Computer model demonstrates desire for social proximity improves flight routes among pigeons

A new study conducted by Dr. Edwin Dalmaijer, a cognitive neuroscientist at the University of Bristol, UK, looked at the social influences on pigeon flight routes. Comparing the flight patterns of pairs of pigeons to a computer model, the researcher found that flight paths are improved as younger birds learn the route from older birds and also make route improvements, leading to overall more efficient routes over generations. The study is published June 6 in the open-access journal PLOS Biology.

Pigeons are known for their ability to travel long distances to specific locations. Like many birds, they navigate using the sun and by sensing the earth's magnetic field. Though these senses help pigeons find their bearings, they do not usually generate the most efficient routes.

Dr. Dalmaijer gathered data from previously published studies where pigeons that were familiar with a route were paired with pigeons that had not flown the route before. These data demonstrated that when the inexperienced pigeon is introduced, the pair flies a more direct route to their destination. However, these previous studies could not determine how the paired birds generate more efficient routes.

Dr. Dalmaijer compared the pigeon flight data to a computer model that prioritized four main factors. These four factors represent what might be involved in choosing a flight path with minimal cognition, including: direction to the goal, representing the bird's internal compass; proximity to the other pigeon; the remembered route; and general consistency, since the birds are unlikely to make erratic turns.

In the model, the simulated birds, referred to as "agents," made over 60 journeys. Once every 12 journeys, one of the agents was replaced with an agent that had not made the trip before, simulating a young bird.

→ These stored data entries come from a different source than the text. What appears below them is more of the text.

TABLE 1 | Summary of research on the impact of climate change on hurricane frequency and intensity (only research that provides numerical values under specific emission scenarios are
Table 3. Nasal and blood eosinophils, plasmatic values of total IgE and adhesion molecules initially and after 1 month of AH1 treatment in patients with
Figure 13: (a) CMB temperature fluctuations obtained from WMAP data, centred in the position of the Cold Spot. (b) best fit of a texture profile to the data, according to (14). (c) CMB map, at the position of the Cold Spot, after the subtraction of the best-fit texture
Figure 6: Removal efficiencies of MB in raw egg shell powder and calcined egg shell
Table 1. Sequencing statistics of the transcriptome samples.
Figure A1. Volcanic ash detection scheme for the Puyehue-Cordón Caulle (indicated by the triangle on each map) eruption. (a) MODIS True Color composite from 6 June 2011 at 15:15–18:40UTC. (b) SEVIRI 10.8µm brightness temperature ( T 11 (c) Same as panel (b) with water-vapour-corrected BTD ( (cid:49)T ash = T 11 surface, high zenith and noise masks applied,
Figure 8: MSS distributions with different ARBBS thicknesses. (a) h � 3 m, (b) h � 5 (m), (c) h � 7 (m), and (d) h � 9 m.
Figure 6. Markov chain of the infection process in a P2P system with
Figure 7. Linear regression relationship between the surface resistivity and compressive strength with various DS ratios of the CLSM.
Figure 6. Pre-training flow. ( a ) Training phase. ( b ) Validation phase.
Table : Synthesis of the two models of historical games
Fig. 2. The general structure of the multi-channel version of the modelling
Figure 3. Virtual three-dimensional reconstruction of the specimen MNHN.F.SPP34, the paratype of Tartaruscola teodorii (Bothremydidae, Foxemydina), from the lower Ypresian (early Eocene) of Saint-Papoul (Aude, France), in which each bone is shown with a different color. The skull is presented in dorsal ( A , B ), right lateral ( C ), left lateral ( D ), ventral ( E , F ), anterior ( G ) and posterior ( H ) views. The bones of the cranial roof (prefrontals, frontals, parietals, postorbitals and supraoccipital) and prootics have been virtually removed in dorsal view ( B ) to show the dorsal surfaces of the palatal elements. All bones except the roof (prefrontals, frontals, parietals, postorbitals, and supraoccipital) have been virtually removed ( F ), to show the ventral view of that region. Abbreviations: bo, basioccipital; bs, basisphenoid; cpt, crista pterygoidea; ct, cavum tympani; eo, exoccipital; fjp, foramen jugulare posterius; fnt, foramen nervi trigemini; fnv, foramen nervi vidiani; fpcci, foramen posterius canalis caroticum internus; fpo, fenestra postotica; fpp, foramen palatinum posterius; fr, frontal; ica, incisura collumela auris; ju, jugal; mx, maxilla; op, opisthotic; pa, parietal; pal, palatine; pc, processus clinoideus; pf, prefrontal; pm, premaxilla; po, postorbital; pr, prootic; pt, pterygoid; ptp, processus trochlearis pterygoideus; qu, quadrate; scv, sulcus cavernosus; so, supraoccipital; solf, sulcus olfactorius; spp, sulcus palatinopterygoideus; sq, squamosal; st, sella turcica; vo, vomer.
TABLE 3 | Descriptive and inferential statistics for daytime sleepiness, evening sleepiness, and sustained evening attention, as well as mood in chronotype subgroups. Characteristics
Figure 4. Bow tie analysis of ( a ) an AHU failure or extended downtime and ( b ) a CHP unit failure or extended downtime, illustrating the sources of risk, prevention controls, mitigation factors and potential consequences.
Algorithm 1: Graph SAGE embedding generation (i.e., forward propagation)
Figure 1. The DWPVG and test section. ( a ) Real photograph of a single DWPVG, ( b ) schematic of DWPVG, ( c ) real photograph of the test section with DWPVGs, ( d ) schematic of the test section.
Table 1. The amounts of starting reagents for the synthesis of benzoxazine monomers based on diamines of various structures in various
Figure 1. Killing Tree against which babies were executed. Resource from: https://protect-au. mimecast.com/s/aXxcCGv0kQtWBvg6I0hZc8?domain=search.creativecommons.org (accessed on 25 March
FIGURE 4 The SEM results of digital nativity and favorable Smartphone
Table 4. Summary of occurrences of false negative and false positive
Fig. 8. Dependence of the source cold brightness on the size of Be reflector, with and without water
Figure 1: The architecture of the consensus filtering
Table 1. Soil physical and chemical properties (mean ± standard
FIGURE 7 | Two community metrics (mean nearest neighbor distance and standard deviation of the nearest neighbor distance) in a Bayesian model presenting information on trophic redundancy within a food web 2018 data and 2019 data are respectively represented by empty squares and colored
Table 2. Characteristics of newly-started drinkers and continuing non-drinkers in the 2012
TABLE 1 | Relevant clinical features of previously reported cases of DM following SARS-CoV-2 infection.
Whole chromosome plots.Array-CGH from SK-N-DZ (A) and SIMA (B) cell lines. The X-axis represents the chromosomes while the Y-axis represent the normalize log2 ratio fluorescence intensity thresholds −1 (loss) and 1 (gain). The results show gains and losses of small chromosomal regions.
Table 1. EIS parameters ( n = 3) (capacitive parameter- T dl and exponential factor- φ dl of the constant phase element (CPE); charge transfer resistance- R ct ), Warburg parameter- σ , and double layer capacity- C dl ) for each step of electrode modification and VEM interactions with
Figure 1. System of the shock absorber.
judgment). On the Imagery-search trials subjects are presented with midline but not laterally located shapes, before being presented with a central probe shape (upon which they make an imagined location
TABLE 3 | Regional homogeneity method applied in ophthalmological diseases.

This resulted in a generational increase in the efficiency of the flight routes. These improvements are similar to those seen in the real-life data from pigeon pairs, though the pigeon data did not match the most optimal version of the model, likely because pigeons are influenced by additional factors that the model could not account for.

When some of the parameters of the model were removed, such as memory of the route or the desire to be near the other pigeon, there was no generational improvement. "These results suggest that stepwise improvement between generations can occur when individuals simply seek proximity to others," Dr. Dalmaijer said.

The model demonstrates learning in both directions. As expected, the younger agent benefits from the older agent by learning the route. However, it also shows that the older agent benefits from the younger agent. Since younger agents are not following an internal route, they are more oriented to the final destination.

The agents' desire for social proximity between the two balances these draws, leading to an overall more efficient route. Additionally, these findings may be applicable to other species beyond pigeons, such as ants and some types of fish, which also make journeys based on memory and social factors.

Dr. Dalmaijer adds, "I grew up in the Netherlands, in a city where pigeons constantly walk into oncoming bicycle traffic, so I don't have the highest opinion of pigeon intellect.

"On the one hand, this study vindicates that, by showing the gradual improvement in route efficiency also emerges in 'dumb' artificial agents. On the other hand, I have gained a huge respect for all the impressive work done in pigeon navigation and cumulative culture, and even a little bit for the humble pigeon (as long as they stay away from my bike)."